─── Given records
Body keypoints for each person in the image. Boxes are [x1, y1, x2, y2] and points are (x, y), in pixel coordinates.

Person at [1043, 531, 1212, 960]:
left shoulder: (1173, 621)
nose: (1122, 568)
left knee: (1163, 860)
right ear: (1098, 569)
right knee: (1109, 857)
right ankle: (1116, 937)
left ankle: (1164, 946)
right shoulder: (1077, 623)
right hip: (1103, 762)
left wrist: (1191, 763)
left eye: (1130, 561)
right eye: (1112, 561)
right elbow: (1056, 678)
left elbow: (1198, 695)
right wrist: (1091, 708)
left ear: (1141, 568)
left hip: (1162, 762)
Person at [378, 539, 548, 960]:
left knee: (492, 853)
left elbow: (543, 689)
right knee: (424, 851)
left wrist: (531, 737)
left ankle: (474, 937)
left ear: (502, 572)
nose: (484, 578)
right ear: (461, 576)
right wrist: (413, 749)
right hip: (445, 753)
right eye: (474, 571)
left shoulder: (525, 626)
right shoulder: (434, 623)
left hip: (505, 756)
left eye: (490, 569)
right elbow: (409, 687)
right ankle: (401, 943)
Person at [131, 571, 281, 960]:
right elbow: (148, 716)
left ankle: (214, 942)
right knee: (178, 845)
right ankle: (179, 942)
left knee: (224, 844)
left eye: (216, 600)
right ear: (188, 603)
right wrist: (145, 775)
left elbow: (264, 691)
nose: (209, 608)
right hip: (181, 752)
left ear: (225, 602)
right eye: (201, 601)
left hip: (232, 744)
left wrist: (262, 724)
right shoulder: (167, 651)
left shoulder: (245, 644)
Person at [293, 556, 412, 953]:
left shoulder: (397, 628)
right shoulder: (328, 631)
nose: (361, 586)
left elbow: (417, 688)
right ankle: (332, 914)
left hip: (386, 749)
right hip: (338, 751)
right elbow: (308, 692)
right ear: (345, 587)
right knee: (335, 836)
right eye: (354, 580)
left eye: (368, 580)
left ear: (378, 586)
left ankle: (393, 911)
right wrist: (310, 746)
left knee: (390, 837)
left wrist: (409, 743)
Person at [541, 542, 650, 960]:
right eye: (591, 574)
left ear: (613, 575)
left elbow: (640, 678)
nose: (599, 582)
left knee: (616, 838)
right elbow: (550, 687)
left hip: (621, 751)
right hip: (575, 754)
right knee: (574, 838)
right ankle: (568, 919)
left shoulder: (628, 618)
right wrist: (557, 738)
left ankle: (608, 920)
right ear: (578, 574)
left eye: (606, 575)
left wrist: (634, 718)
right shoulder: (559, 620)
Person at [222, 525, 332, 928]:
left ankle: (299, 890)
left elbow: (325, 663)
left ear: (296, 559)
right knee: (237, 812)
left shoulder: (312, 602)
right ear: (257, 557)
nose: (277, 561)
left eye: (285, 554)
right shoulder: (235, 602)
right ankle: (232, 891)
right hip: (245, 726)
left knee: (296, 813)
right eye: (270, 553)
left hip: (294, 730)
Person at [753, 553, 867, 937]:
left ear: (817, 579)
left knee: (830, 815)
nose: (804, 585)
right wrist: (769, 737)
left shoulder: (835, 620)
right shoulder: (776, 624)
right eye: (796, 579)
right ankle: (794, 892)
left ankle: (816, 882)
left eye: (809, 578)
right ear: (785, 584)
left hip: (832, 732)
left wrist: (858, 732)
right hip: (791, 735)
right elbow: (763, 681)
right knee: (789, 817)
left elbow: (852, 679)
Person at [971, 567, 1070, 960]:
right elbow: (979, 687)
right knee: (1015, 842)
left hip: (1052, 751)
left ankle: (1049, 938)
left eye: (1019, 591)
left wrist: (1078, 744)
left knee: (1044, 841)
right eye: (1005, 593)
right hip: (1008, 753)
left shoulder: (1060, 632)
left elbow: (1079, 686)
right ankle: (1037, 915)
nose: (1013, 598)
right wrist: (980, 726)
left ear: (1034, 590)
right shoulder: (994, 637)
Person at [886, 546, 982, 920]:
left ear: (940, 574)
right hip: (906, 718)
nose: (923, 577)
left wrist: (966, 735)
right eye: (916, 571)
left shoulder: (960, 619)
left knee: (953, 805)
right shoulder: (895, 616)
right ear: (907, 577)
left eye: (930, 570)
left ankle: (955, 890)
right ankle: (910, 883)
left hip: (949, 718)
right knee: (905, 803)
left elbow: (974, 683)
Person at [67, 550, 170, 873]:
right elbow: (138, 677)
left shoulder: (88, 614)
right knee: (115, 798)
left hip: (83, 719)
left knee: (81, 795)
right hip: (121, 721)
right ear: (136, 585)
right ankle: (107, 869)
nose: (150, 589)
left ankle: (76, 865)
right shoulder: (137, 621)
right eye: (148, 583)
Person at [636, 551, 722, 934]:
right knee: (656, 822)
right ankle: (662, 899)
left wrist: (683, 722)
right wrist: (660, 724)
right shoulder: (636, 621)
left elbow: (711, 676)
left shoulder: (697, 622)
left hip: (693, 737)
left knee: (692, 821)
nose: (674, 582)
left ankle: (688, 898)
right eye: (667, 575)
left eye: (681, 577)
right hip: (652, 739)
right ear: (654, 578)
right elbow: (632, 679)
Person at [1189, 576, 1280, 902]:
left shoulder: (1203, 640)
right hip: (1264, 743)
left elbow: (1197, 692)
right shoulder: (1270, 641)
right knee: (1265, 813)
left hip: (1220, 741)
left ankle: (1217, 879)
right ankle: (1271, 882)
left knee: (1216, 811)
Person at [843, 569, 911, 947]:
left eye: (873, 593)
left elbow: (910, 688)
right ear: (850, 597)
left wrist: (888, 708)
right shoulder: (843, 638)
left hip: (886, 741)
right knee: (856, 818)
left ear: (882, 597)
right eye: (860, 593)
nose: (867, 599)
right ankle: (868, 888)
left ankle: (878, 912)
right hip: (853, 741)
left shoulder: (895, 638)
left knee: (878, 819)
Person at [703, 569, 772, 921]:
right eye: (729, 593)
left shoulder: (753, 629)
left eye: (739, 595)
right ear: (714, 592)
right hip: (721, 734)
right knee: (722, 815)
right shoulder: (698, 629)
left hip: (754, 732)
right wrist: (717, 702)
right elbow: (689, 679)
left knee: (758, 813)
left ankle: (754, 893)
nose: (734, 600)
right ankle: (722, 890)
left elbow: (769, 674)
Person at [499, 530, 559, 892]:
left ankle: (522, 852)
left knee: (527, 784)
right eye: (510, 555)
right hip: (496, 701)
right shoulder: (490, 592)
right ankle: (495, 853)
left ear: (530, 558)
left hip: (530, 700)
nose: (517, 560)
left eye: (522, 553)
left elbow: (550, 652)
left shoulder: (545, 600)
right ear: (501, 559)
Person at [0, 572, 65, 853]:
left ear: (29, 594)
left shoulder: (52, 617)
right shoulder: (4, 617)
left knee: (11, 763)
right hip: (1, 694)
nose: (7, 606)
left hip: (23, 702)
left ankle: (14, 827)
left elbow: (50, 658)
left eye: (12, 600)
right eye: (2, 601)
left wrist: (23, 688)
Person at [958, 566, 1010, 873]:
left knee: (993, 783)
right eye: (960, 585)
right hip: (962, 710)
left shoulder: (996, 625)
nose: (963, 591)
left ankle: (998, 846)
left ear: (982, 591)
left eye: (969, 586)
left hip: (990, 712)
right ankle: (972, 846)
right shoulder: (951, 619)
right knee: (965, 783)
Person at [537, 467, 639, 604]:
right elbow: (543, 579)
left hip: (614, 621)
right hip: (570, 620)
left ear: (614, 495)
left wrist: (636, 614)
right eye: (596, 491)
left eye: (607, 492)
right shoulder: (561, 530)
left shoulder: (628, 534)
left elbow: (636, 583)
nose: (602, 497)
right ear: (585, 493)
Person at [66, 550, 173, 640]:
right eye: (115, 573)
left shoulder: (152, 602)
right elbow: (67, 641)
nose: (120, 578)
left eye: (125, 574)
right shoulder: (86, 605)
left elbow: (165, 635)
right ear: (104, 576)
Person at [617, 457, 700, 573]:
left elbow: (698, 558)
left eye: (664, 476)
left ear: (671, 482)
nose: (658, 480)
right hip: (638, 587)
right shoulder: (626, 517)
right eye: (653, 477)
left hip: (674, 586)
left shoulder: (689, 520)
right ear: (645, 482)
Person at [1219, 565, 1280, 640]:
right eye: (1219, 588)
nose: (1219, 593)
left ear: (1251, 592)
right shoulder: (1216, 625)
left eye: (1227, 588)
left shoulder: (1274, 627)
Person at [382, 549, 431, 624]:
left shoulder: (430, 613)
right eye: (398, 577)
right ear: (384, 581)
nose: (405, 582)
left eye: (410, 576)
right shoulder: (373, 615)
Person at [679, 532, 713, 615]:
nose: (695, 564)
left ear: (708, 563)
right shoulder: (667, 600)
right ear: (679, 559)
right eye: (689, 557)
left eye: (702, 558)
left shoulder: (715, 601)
──────
─── Given records
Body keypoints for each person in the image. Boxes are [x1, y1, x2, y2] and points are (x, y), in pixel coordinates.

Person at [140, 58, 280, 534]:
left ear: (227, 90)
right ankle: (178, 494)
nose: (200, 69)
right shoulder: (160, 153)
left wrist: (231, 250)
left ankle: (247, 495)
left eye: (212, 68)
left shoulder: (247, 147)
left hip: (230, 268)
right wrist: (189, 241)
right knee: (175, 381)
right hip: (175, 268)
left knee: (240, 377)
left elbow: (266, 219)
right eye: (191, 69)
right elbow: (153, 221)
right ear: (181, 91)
──────
─── Given records
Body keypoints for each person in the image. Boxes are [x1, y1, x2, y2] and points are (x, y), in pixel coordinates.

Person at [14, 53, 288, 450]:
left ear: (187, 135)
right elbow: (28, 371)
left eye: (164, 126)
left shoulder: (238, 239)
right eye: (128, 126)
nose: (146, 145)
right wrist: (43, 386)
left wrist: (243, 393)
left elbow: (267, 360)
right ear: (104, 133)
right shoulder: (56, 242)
──────
• **Prompt**: Reproduce verbatim the lines above, from the line with "left shoulder: (545, 600)" through the line with "left wrist: (23, 688)".

• **Solution for this task**:
left shoulder: (545, 600)
right ear: (501, 559)
Person at [0, 572, 65, 853]:
left ear: (29, 594)
left shoulder: (52, 617)
right shoulder: (4, 617)
left knee: (11, 763)
right hip: (1, 694)
nose: (7, 606)
left hip: (23, 702)
left ankle: (14, 827)
left elbow: (50, 658)
left eye: (12, 600)
right eye: (2, 601)
left wrist: (23, 688)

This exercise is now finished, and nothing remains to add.